何に「緊張」するのかと言うと、この連載、読感をなかなか決めて読めない所があるんですよ。たとえばギャグマンガなら「笑う」。アクションなら「スカっとする」。あるいはラブコメだったら、なんかちょっと「甘酸っぱい想い」をさせてくれる。萌えマンガなら、「萌える」…とか?そういう、その物語を読むにあたって、何かしら期待する“読感”があると思うんです。また、言ってしまえば読者はある程度、トビラの絵などから、そういう想像と期待をしてマンガを手に取り、ページをめくると思うのですが…。
それが『空が灰色だから』では掴めない。少なくともハッキリあたりはつけられない。頭の部分では、いつも同じような調子ではじまって、最後は、ほのぼのとできるか、嫌~な気持ちになるか分からない。いや、そもそも、そういう好悪のハッキリした感情じゃなくって、もっと、それを綯い交ぜにしたような…なんとも言えない気分にさせられる。だから読む前に、僕は微妙に“緊張”する……そんな感じの連載なんです。



たとえば、この週の第6話「夏がはじまる」。o(…こんなタイトルだよ!)では、右澤さんという、背が高くてバレー部で、男っぽい、むしろ男にしか見えないような女の子がいるんですが、そんな右澤さんと、気の弱わそうな男の子の肥田くんが、日直になって仲良く喋り始める。
女の子だと緊張してしまう肥田くんは、右澤さんとは気安く喋れるものだから、うれしくなってべらべら喋り始める。「右澤さんは、実は男なんじゃないの?男なんでしょ?」って嬉しそうに話しかける。
そしたら、最初は笑って応対していた右澤さんが、ふいに、突然「わたしは、男じゃないよ」と泣いて走り去ってしまった。…後にはしつこく「男みたいだ」と言った事を(おそらく)悔やんでいる肥田くんが残される…。

そこで終り。…で、多分、もう肥田さんも右澤さんも出ないんですよね。この先はもう、ない。だから“読感”はここで止まったまま。読者は…この場合、男の読者は?かな?この肥田くんと共感して、そして肥田くんのように右澤さんに申し訳ない気持ちになって、そこで終り。   …なんです。

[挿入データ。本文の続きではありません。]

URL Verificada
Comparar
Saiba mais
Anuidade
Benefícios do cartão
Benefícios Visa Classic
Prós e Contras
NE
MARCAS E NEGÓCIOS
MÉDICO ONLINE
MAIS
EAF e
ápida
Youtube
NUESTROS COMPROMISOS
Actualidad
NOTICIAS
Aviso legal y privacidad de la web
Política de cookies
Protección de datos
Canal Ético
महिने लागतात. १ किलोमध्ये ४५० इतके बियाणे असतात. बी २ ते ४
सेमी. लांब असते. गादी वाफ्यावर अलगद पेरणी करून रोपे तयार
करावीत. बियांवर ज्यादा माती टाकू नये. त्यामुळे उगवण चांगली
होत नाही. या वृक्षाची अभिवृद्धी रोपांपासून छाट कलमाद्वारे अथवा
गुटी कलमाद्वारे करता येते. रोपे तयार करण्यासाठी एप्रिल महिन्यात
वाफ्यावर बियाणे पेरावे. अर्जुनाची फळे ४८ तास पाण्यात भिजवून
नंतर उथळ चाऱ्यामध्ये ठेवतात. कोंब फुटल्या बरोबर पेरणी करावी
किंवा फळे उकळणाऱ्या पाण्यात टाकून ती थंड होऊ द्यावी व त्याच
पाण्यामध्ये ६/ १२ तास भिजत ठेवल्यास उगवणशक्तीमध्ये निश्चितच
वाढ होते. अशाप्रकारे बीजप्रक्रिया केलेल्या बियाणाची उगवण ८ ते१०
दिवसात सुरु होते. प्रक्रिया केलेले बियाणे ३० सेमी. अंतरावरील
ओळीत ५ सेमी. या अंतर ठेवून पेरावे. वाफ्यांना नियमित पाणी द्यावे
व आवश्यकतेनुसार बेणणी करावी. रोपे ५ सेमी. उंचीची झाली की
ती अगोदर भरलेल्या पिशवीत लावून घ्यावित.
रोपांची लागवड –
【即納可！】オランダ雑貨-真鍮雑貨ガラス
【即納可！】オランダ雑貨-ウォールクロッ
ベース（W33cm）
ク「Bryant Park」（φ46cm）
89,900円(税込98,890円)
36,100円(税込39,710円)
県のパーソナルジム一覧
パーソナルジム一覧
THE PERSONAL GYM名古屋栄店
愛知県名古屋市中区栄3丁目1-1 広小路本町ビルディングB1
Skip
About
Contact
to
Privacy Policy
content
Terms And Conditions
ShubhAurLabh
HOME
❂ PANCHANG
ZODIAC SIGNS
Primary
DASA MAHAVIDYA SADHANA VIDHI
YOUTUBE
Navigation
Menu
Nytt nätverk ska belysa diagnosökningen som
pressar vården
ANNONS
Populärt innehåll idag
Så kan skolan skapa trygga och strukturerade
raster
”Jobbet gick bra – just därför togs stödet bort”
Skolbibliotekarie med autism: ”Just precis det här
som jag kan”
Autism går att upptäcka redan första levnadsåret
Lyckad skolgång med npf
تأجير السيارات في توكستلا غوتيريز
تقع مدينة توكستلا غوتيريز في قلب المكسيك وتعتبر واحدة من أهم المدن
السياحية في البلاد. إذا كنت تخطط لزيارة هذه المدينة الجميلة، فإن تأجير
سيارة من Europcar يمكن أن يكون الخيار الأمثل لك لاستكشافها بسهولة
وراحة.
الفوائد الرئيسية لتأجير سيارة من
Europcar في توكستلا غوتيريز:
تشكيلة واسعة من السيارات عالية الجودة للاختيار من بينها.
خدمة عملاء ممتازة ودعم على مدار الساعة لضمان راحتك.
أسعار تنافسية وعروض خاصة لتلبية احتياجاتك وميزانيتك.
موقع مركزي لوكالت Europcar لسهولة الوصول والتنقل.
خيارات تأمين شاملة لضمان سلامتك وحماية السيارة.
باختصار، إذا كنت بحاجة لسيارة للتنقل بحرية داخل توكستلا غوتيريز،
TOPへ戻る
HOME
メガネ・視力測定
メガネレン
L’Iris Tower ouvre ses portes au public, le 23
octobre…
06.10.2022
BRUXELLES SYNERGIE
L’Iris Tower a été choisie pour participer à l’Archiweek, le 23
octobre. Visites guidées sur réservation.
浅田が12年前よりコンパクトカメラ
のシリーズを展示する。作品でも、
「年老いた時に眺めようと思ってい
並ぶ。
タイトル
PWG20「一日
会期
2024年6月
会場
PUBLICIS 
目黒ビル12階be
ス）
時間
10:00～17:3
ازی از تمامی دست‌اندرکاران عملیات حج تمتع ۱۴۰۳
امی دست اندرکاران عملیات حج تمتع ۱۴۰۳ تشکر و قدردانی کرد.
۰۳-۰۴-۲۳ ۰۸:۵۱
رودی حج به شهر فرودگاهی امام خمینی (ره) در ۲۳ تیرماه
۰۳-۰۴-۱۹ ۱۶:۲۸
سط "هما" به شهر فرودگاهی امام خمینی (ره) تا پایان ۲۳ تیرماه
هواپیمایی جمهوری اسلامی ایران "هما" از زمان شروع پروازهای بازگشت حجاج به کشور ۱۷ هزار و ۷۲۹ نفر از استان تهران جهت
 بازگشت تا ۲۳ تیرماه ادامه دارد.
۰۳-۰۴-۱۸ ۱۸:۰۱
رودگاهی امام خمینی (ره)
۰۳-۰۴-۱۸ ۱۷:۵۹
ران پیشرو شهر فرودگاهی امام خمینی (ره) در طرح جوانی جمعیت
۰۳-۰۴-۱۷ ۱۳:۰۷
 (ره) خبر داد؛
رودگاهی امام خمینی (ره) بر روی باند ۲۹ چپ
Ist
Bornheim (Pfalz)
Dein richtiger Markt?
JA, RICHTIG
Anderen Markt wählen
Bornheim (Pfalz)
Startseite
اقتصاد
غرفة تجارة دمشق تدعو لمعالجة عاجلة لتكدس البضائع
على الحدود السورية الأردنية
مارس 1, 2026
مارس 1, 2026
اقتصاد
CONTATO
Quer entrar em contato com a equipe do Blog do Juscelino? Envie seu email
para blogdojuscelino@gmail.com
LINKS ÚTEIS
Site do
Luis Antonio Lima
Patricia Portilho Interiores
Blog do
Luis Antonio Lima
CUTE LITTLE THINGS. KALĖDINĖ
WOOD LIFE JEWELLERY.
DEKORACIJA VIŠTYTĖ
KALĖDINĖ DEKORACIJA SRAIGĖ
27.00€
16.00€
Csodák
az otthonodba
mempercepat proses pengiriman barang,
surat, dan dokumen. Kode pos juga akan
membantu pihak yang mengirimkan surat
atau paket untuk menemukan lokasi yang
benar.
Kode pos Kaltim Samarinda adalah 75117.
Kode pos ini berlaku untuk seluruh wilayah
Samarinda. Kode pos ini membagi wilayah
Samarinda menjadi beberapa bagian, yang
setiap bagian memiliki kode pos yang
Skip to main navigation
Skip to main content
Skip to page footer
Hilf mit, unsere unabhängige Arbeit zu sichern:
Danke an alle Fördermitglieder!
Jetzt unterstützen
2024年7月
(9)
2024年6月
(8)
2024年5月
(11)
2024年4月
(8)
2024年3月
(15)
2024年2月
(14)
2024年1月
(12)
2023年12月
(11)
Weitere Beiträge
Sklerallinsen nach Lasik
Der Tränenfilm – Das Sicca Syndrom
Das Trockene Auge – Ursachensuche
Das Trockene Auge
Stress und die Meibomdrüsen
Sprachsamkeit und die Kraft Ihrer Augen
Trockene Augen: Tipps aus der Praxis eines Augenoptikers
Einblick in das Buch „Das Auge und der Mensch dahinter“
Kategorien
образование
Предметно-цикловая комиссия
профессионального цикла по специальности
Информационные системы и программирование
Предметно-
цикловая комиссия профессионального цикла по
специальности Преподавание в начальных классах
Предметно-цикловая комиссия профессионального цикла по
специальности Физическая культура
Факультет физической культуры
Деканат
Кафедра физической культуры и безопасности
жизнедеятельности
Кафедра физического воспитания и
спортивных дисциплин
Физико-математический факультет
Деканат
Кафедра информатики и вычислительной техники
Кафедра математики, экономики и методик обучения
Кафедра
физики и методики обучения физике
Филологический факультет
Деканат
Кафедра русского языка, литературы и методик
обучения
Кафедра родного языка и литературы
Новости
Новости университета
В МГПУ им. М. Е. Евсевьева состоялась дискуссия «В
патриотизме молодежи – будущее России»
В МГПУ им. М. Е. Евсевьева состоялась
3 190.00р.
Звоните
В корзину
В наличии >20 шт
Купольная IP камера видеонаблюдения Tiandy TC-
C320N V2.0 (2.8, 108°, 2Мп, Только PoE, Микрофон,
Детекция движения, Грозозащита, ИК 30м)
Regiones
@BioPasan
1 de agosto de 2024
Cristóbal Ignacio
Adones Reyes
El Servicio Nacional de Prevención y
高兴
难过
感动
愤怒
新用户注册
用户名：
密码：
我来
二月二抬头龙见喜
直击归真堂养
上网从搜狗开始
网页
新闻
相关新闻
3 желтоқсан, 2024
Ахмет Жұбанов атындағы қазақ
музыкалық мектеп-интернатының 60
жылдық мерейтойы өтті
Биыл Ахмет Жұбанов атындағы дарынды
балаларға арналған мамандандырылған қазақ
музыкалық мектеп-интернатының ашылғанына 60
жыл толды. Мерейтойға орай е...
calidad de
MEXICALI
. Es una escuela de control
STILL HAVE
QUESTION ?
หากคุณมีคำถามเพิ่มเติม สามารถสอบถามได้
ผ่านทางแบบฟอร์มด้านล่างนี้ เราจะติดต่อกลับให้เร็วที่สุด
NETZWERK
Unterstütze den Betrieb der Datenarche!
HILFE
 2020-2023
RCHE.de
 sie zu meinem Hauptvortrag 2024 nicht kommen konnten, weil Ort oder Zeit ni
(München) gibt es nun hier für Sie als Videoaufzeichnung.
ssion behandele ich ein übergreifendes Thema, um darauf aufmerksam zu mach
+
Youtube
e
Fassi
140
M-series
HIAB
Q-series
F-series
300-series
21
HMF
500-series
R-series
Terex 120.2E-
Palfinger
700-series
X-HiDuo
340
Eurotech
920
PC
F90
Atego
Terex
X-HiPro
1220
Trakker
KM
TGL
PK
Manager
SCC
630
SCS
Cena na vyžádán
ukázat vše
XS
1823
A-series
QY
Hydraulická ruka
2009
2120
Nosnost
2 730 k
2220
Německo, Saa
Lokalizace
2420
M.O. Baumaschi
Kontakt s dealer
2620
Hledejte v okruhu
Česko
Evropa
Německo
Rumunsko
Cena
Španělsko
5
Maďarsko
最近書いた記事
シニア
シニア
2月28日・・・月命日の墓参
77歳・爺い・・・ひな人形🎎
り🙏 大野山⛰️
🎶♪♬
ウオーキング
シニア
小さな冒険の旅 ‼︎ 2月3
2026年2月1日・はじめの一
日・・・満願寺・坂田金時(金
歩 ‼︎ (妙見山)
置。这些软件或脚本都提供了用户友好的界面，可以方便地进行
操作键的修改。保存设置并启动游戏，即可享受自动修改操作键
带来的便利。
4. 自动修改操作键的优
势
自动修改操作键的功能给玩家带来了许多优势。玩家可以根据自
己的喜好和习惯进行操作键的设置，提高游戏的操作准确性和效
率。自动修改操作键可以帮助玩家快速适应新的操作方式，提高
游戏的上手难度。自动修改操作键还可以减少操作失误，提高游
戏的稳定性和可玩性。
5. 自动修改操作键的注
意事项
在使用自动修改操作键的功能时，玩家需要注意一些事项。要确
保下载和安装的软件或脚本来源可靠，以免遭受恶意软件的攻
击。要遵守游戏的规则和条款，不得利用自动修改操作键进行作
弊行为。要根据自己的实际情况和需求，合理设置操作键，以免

いや、連載が進むと、場合によっては、また右澤さんと肥田くんが登場する日もあるかもしれないですけどね。でも、とりあえず、今の『愉楽しさ』はそんな感じなんです。次の回は、またほのぼのとしたりね、そこは一定させないので“緊張”が続きます。
でも、やっぱりこの作家さんは、人の心を「じくっ」とさせるのが上手いとは思いますね。ただ、でも人を「じくっ」とさせる事を目的で描いていないとも思います。もっと何か別の……う~ん(考)これは“反日常系”とでも言えばいいのかな?

もし“日常系”というものが、おだやかで、心地よい時が続いて行く事を描いている『物語』なのだとしたら「いや、日常って、楽しい事ばかりじゃないよね?」と言うか。
ケンカする出来事があっても、しばらくしたら仲直りする事が分かる、それが描かれるのが“日常系”なら、「いや、そこで口きかなくなって、それきりってあるよね?」…とか。「いじめられていても、毎日なら、それって日常だよね?」…とか。そんな感じなのかもしれません。いや、まだ阿部共実という作家さんを掴みかねているんですが(汗)とりあえず。(´・ω・`)つ

大好きが虫はタダシくんの

(↑)ルイさんに教えてもらったものなんですが、阿部先生がpixivなどで公開していた読切です。以前から、かなり評判だったようなんですが、これはちょっと衝撃を受けます。
『空が灰色だから』は、パッケージ化されない部分の良さがかなり出ている作品で、これは週刊ではジャンプは元より、サンデーやマガジンでもパッケージ化してしまって、その良さを半減させてしまう気がするんですよね。チャンピオンだからぎりぎり“これ”が出来ている気がします。(まあ、月刊なら他にも場があるかもしれないけど…)そんなワケで、ちょっと、注目したい連載と作家さんに思っています。